--- START ---

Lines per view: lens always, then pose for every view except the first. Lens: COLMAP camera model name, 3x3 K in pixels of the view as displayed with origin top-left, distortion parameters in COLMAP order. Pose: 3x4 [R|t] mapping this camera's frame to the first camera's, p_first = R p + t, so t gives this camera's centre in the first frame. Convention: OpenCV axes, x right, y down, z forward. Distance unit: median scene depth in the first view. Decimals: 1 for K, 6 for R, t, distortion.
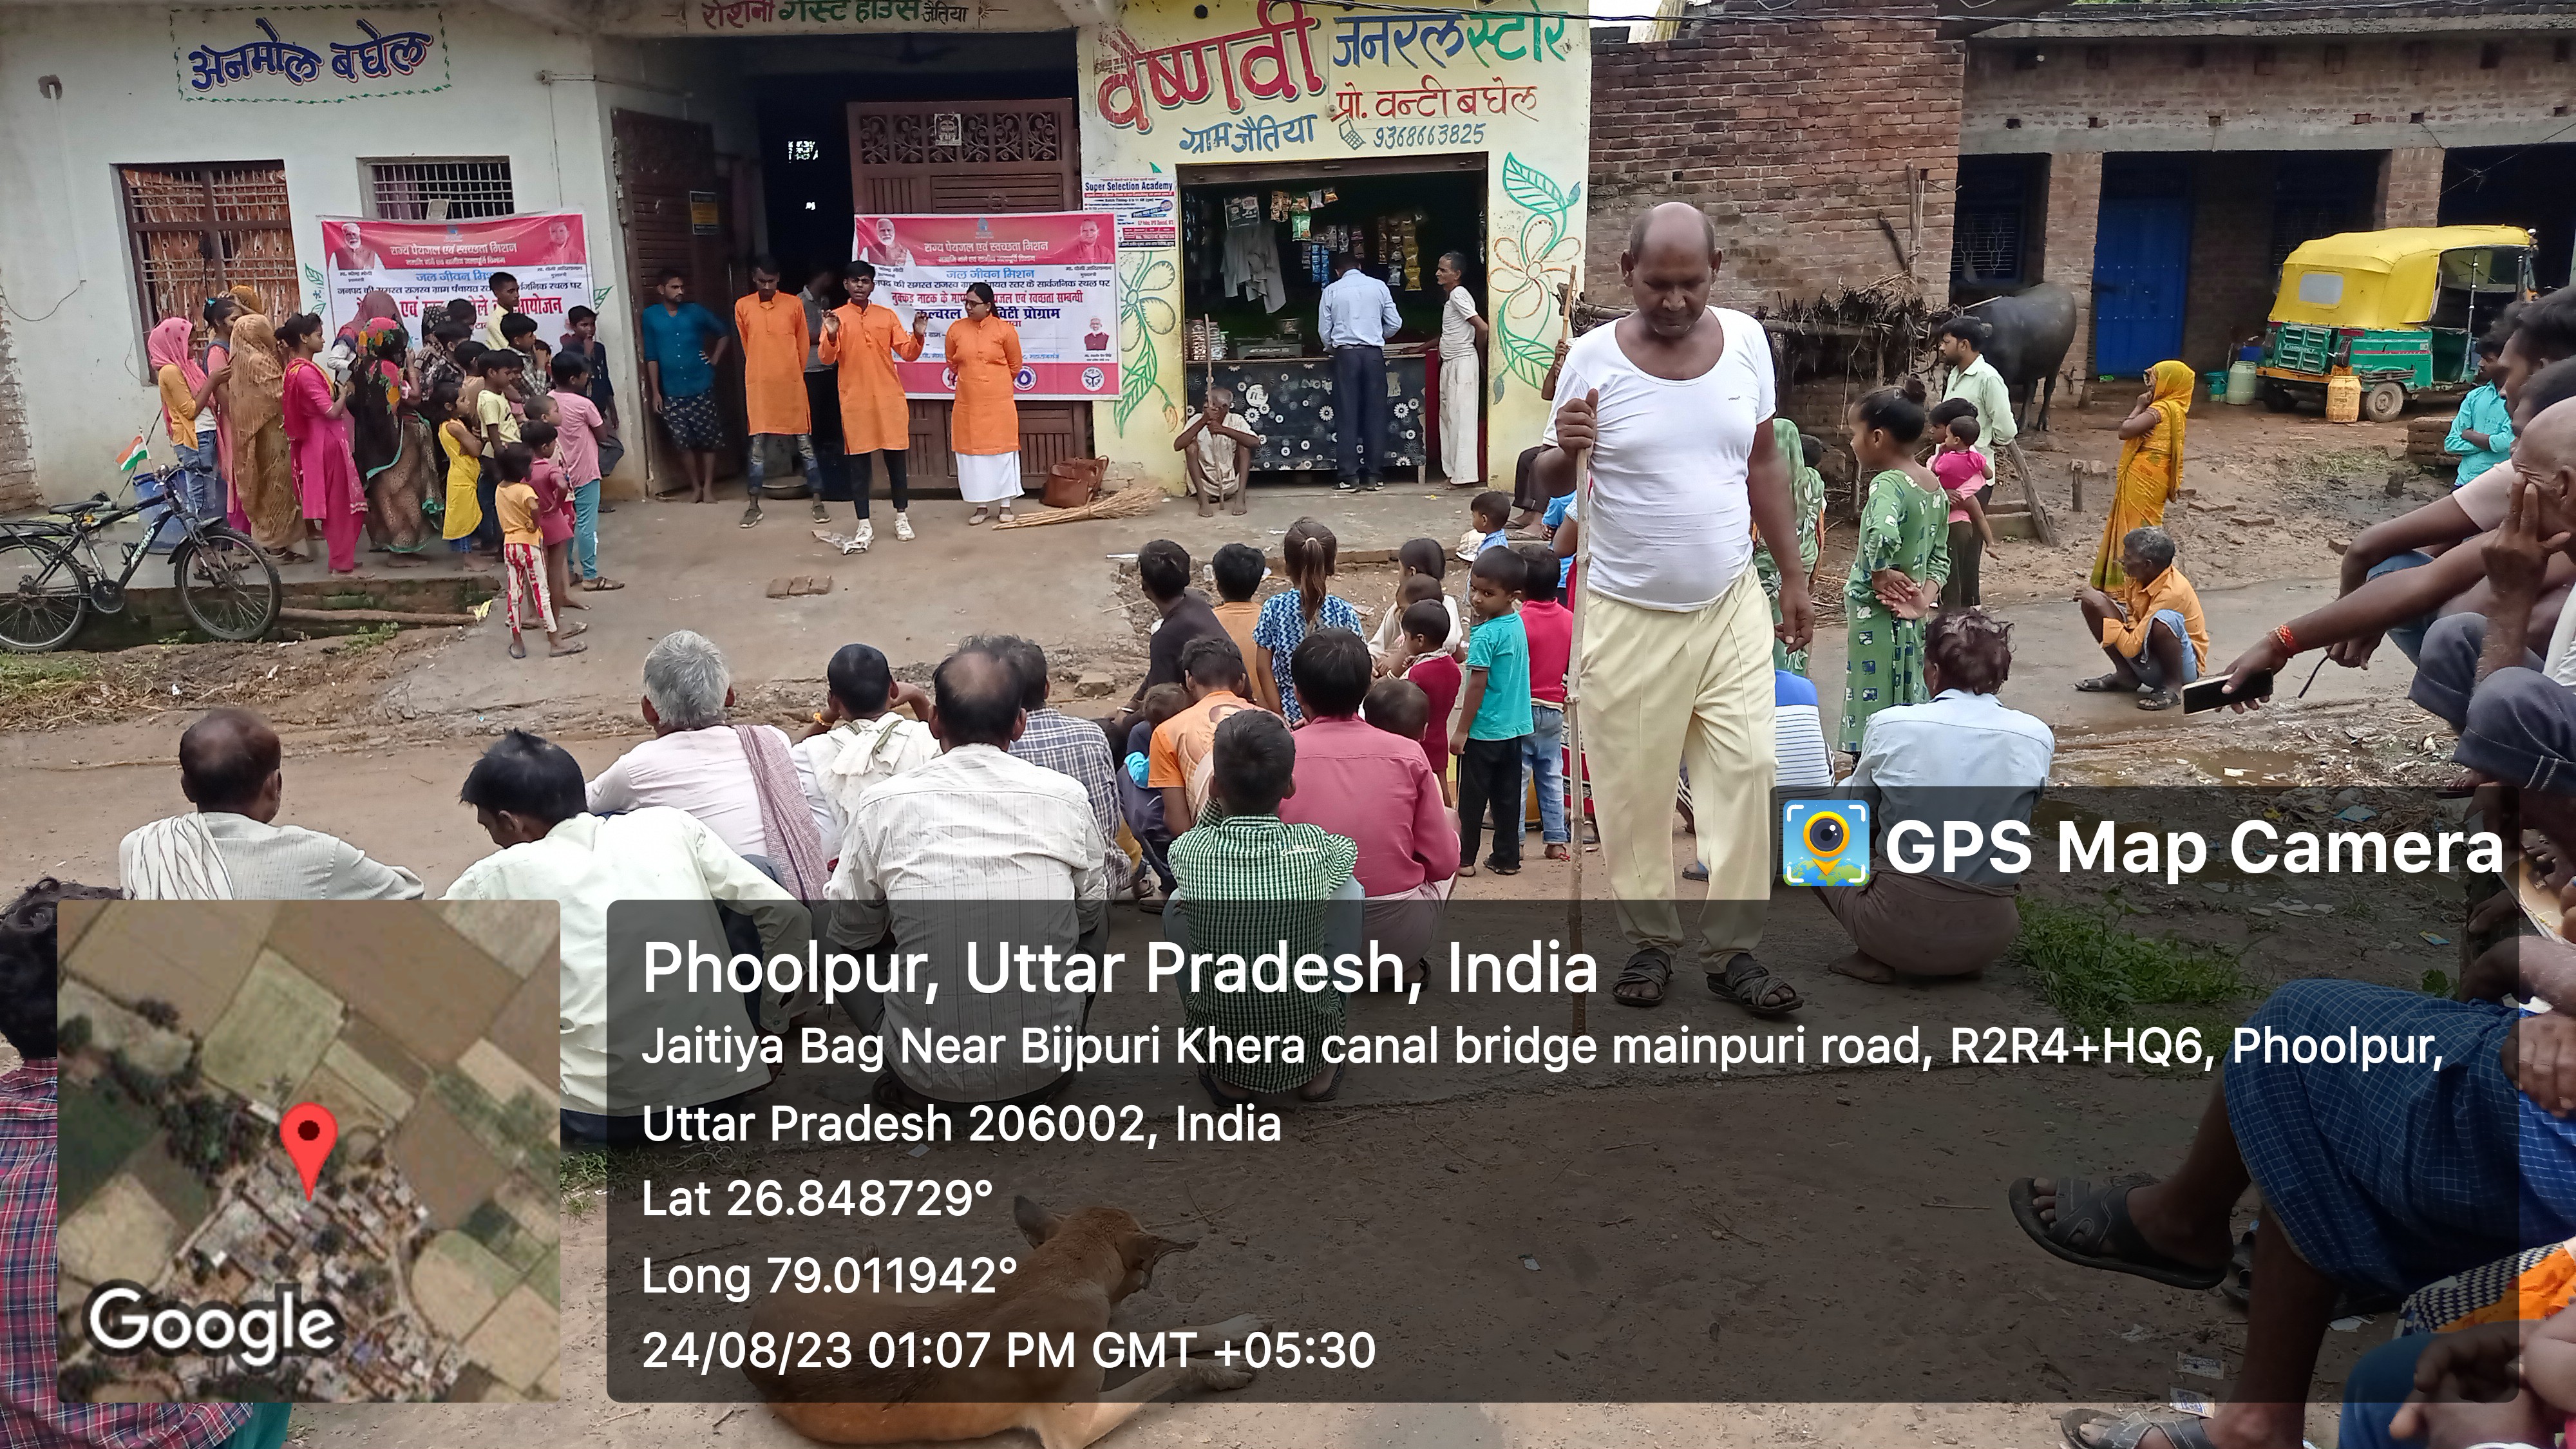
lens RADIAL K [[2093.3, 0, 1288.0], [0, 2093.3, 724.5], [0, 0, 1]] dist [0.104423, -0.242994]
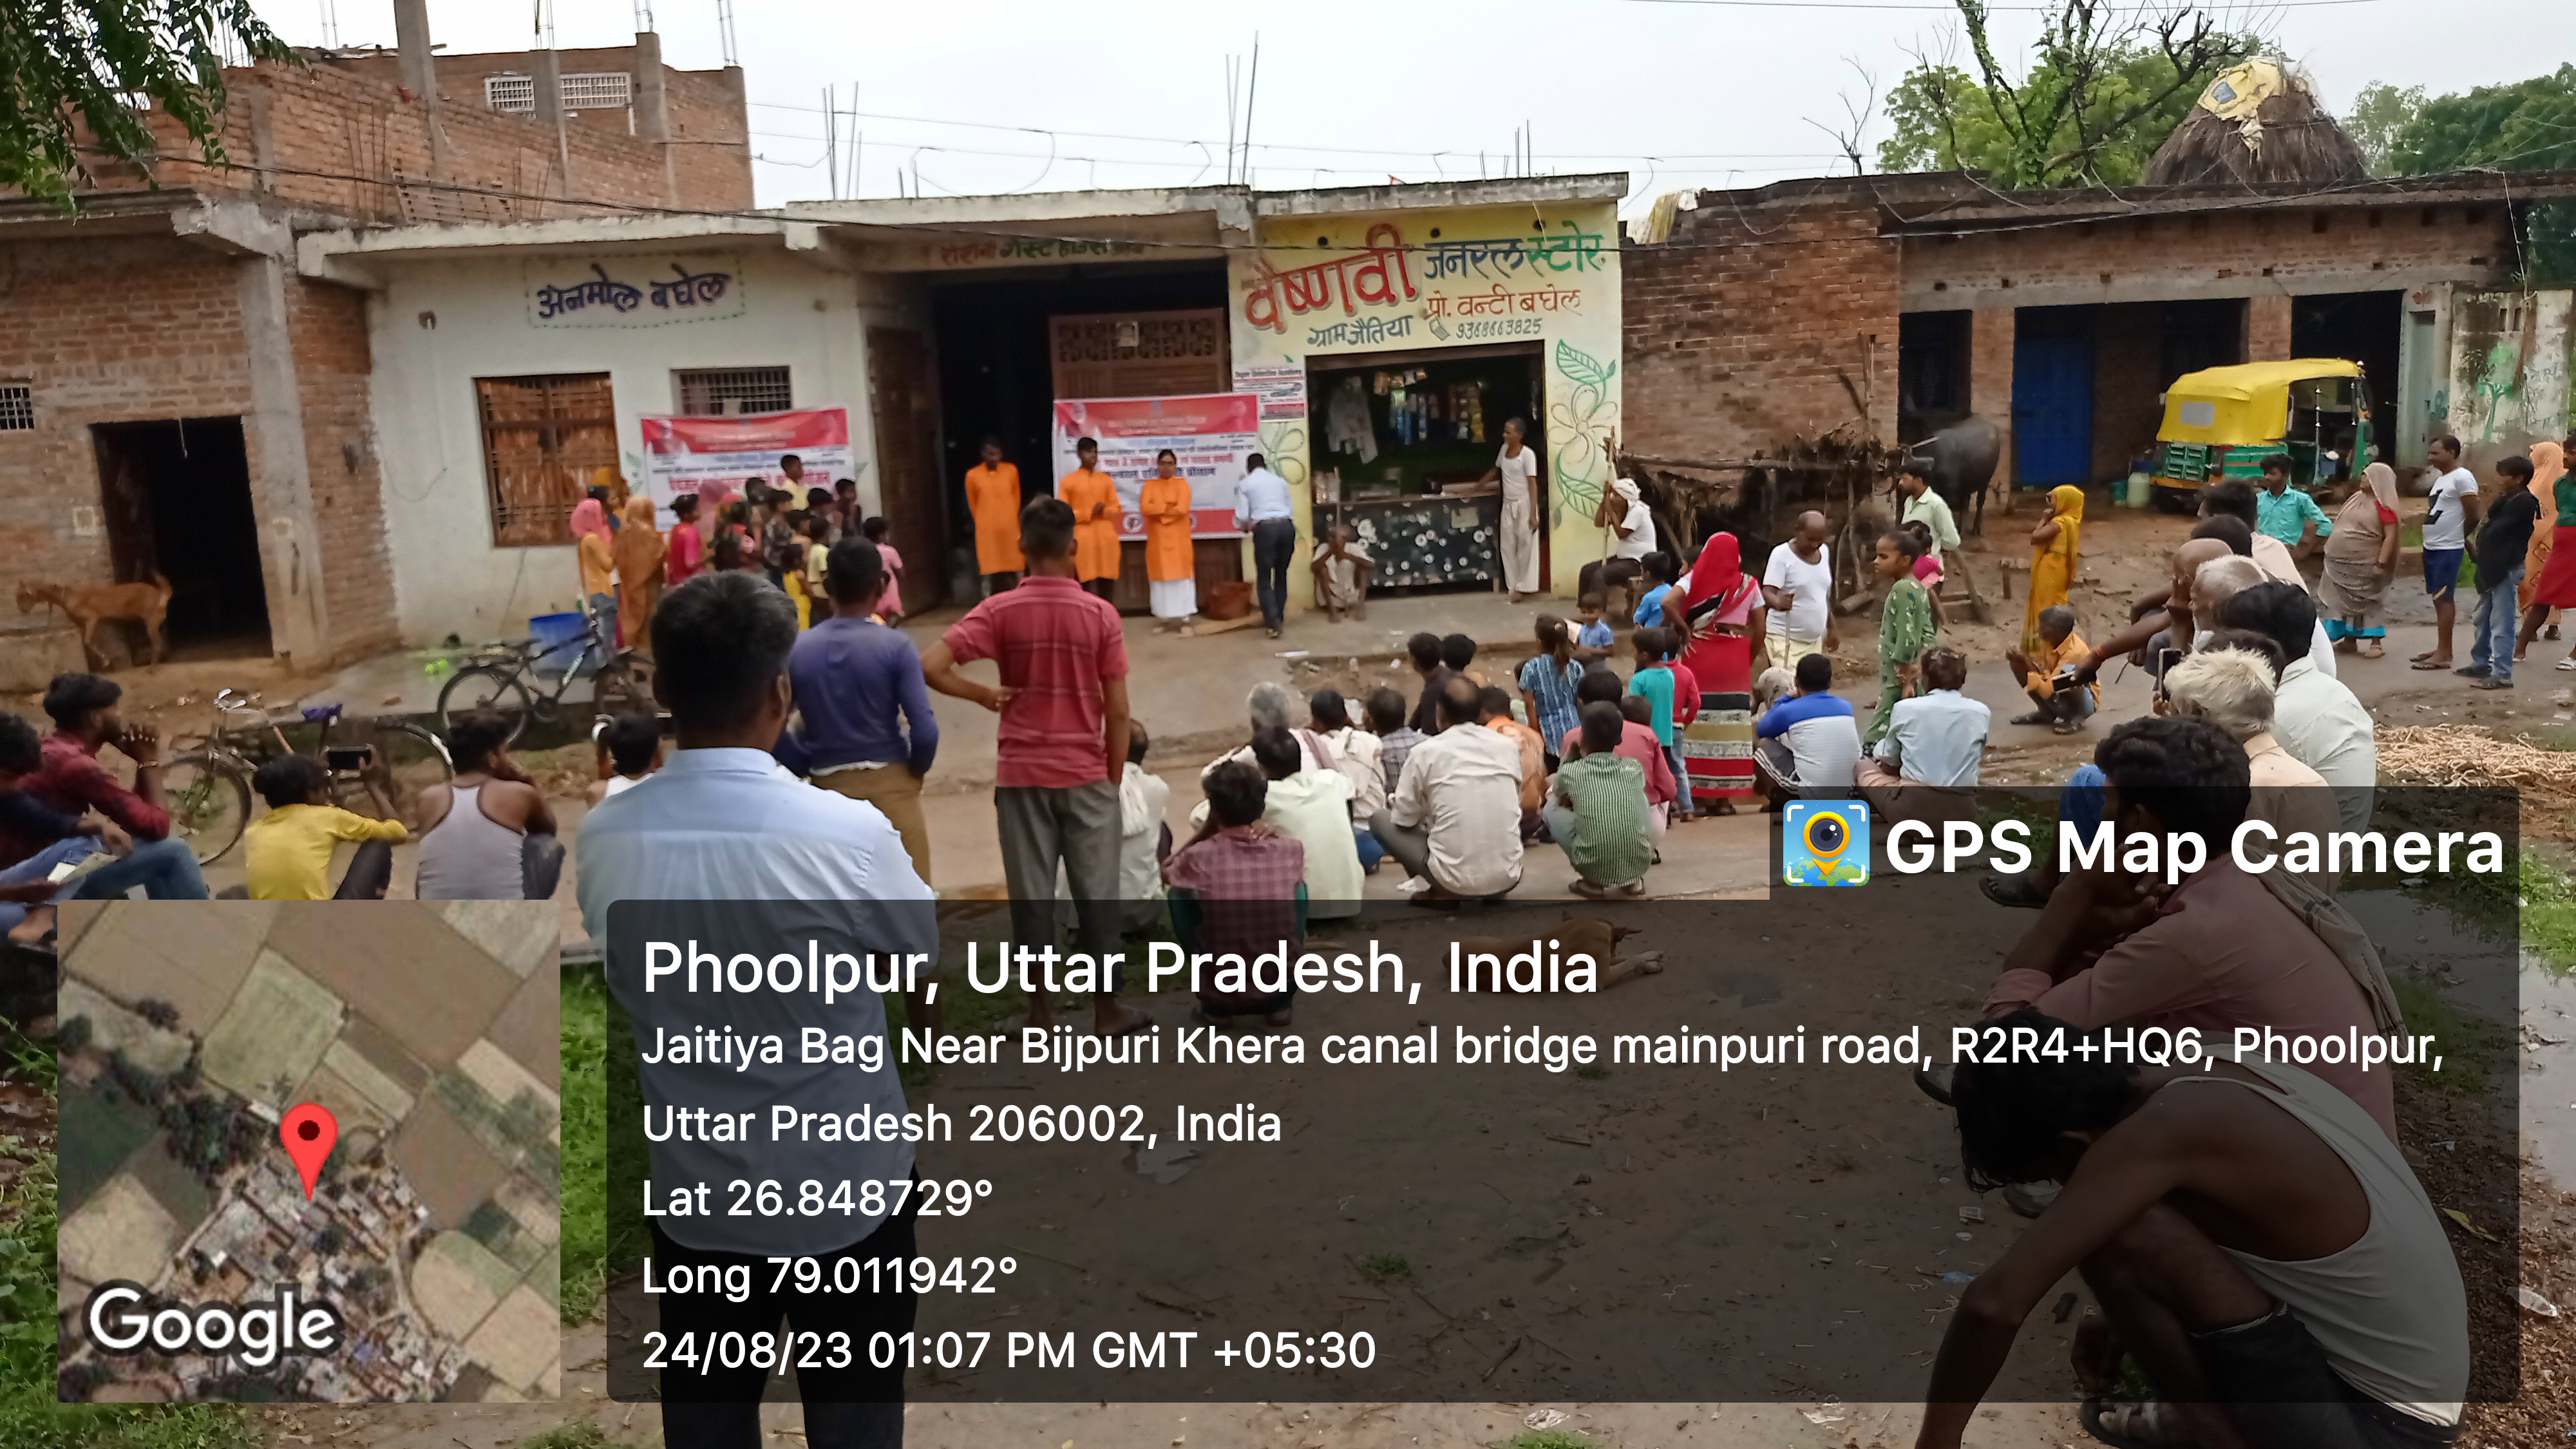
lens RADIAL K [[2220.5, 0, 1238.6], [0, 2220.5, 728.0], [0, 0, 1]] dist [0.069667, -0.209338]
pose [[0.999302, -0.032629, 0.018216, -0.125504], [0.033625, 0.997788, -0.057352, 0.041082], [-0.016304, 0.057925, 0.998188, -0.355325]]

--- END ---

**TASK ITEM:**
Skip every picture and transcribe the data above exactly.

**EXERCISE RESPONSE:**
Lines per view: lens always, then pose for every view except the first. Lens: COLMAP camera model name, 3x3 K in pixels of the view as displayed with origin top-left, distortion parameters in COLMAP order. Pose: 3x4 [R|t] mapping this camera's frame to the first camera's, p_first = R p + t, so t gives this camera's centre in the first frame. Convention: OpenCV axes, x right, y down, z forward. Distance unit: median scene depth in the first view. Decimals: 1 for K, 6 for R, t, distortion.
lens RADIAL K [[2093.3, 0, 1288.0], [0, 2093.3, 724.5], [0, 0, 1]] dist [0.104423, -0.242994]
lens RADIAL K [[2220.5, 0, 1238.6], [0, 2220.5, 728.0], [0, 0, 1]] dist [0.069667, -0.209338]
pose [[0.999302, -0.032629, 0.018216, -0.125504], [0.033625, 0.997788, -0.057352, 0.041082], [-0.016304, 0.057925, 0.998188, -0.355325]]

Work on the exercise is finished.